Publication year - 1997
Publication title -
ecological applications
Language(s) - English
Resource type - Journals
SCImago Journal Rank - 1.864
H-Index - 213
eISSN - 1939-5582
pISSN - 1051-0761
DOI - 10.1890/1051-0761(1997)007[1117:pteeoh]2.0.co;2
Subject(s) - atrazine , microcosm , bioassay , ecosystem , biomass (ecology) , ecotoxicology , aquatic ecosystem , environmental science , mesocosm , ecology , biology , environmental chemistry , pesticide , chemistry
One purpose of the science of ecotoxicology is to provide information for protecting ecosystems.

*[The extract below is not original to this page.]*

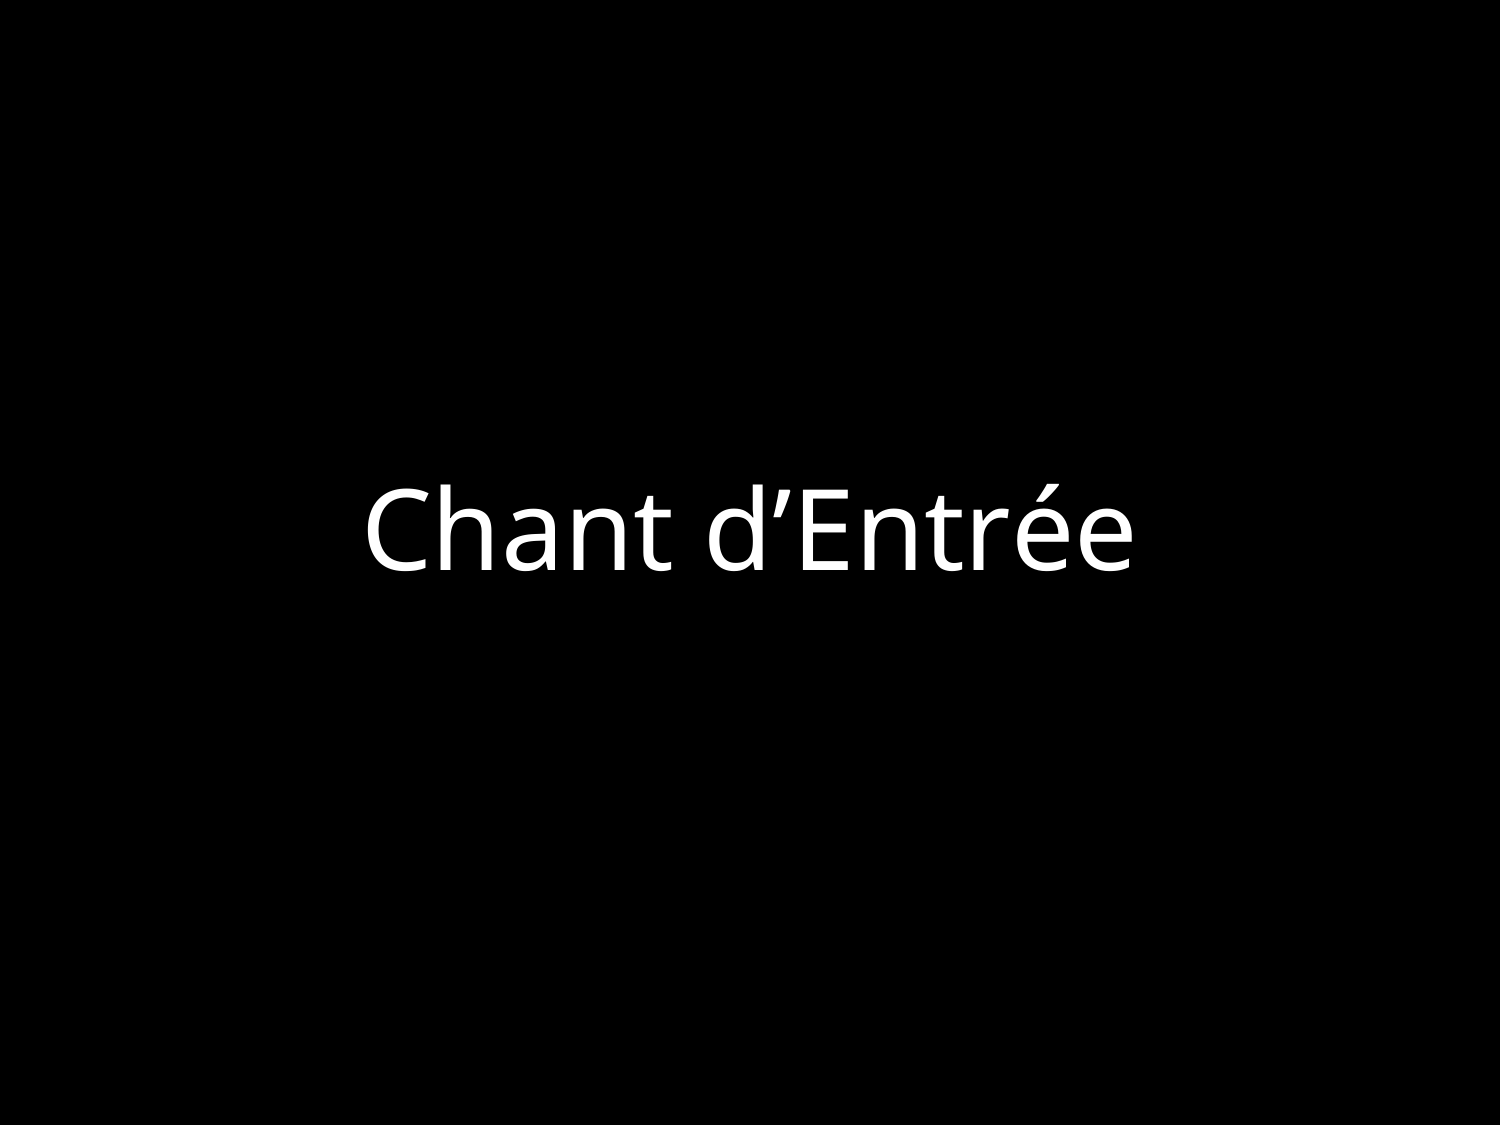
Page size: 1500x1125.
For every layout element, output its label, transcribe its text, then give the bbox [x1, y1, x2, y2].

subtitle Chant d’Entrée [75, 45, 1426, 1005]
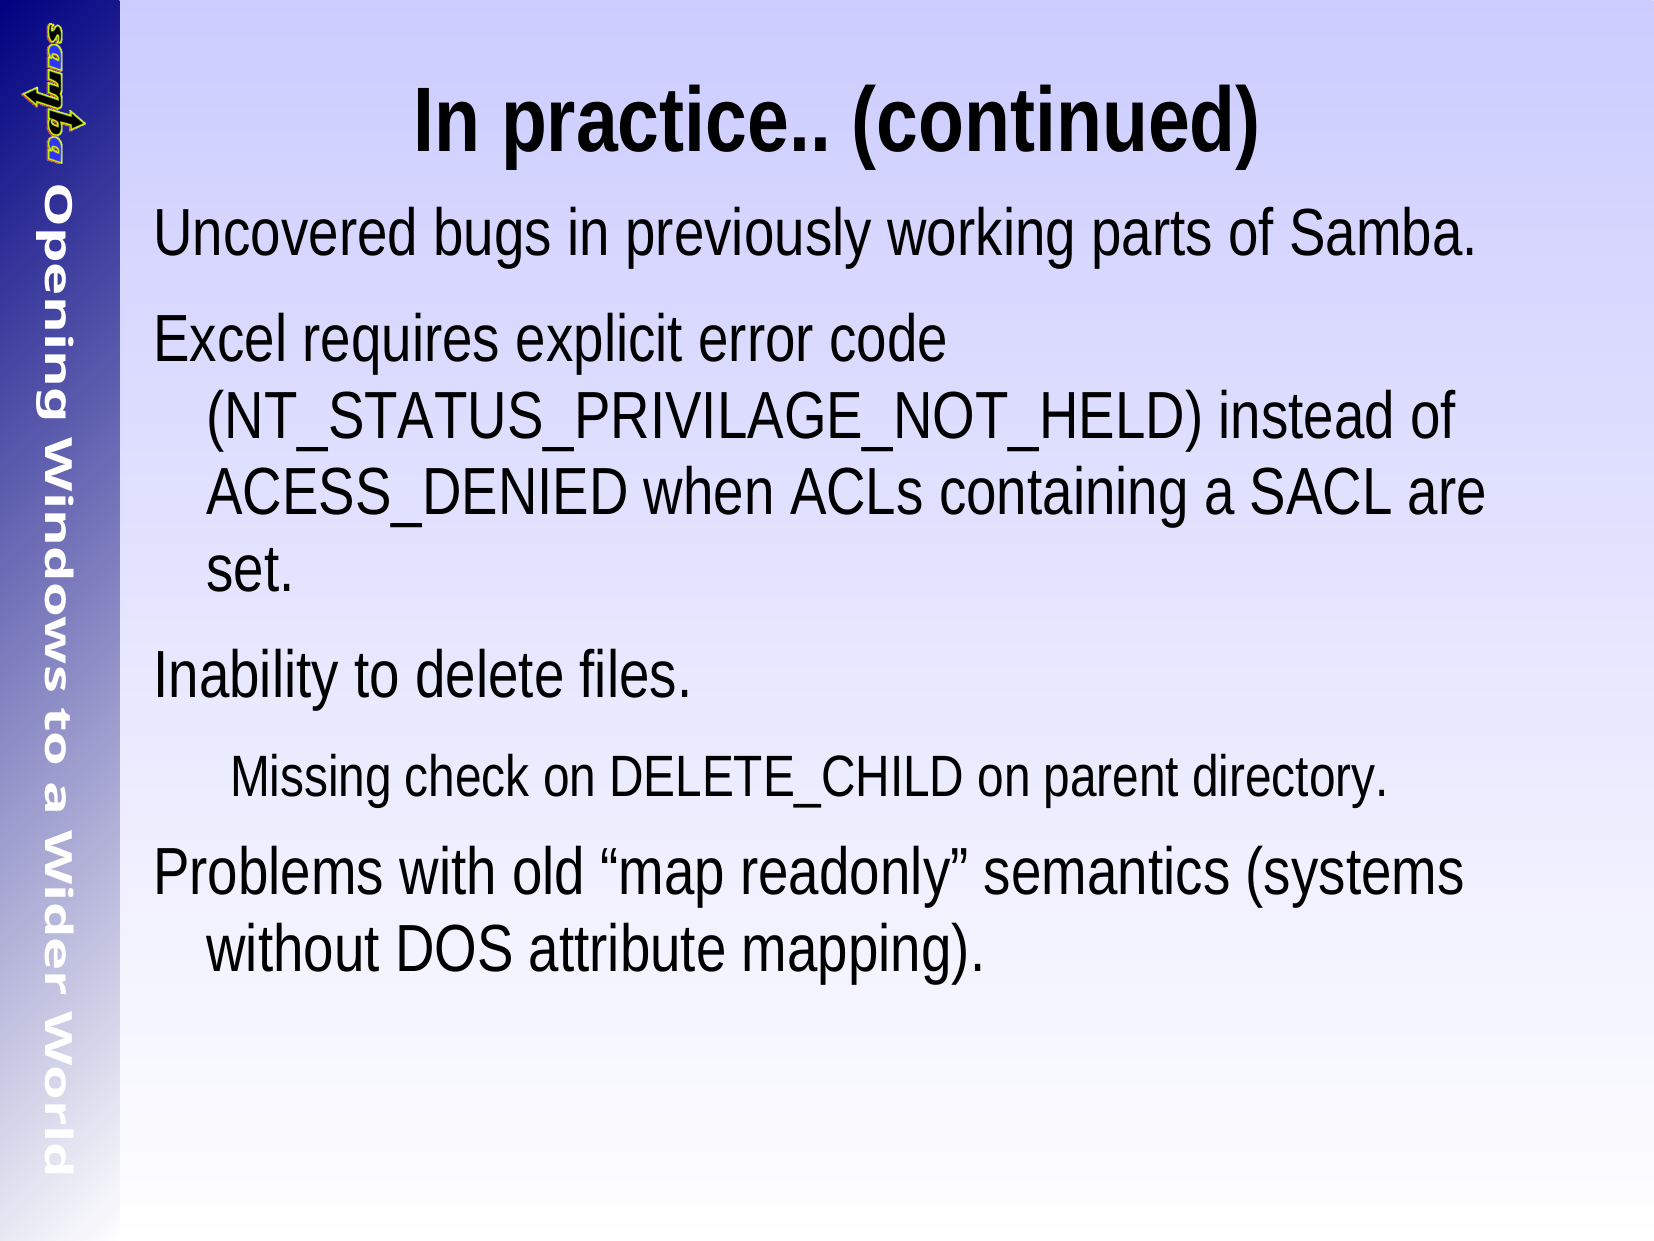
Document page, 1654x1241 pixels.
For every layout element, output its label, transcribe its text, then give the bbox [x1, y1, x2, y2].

Understanding the hazards of chemicals is essential to wise decision making, and it is now clear that community structure changes are closely linked to altered ecosystem function. Uncertainty is high when decisions are made from a small biological (toxicological) database. Individual bioassays provide little insight into biological interactions that are important in sustaining ecosystems. Artificial ecosystem experiments with herbicides demonstrate the limited predictive power of bioassays and ecological risk assessment methods that are heavily dependent on animal testing. Many herbicides interfere with unique pathways in photosynthetic organisms but are not very toxic to animals. For example, the herbicide atrazine is not considered toxic to fishes, because atrazine interferes with electron transport in photosystem II. But, adding atrazine at low levels (3–100 μg/L) to aquatic microcosms demonstrated significant increases in algal biomass, concurrent enhancement of nutrient recovery systems, and increases in the detectable number of heterotrophic microbial species. Higher levels of atrazine (100–300 μg/L) produced general collapse of these laboratory ecosystems. Low levels of atrazine capable of producing ecosystem‐level effects can occur from days to weeks in streams of midwestern agricultural areas. Conversely, the herbicide diquat is rapidly immobilized in the field if fine sediments are present. Laboratory bioassays tend to overestimate diquat toxicity if sediments are not present because the material rarely persists in the water column. A variety of measures of ecosystem condition are available for assessment of chemical effects. Community structure changes (especially of nontarget groups) and changes in ecosystem process variables have technical importance and are not assessed in current risk assessment paradigms. Regulators need to draw on a more comprehensive data set than is presently used to make risk assessment decisions. Sometimes, this may require using methods other than those considered standard for data development.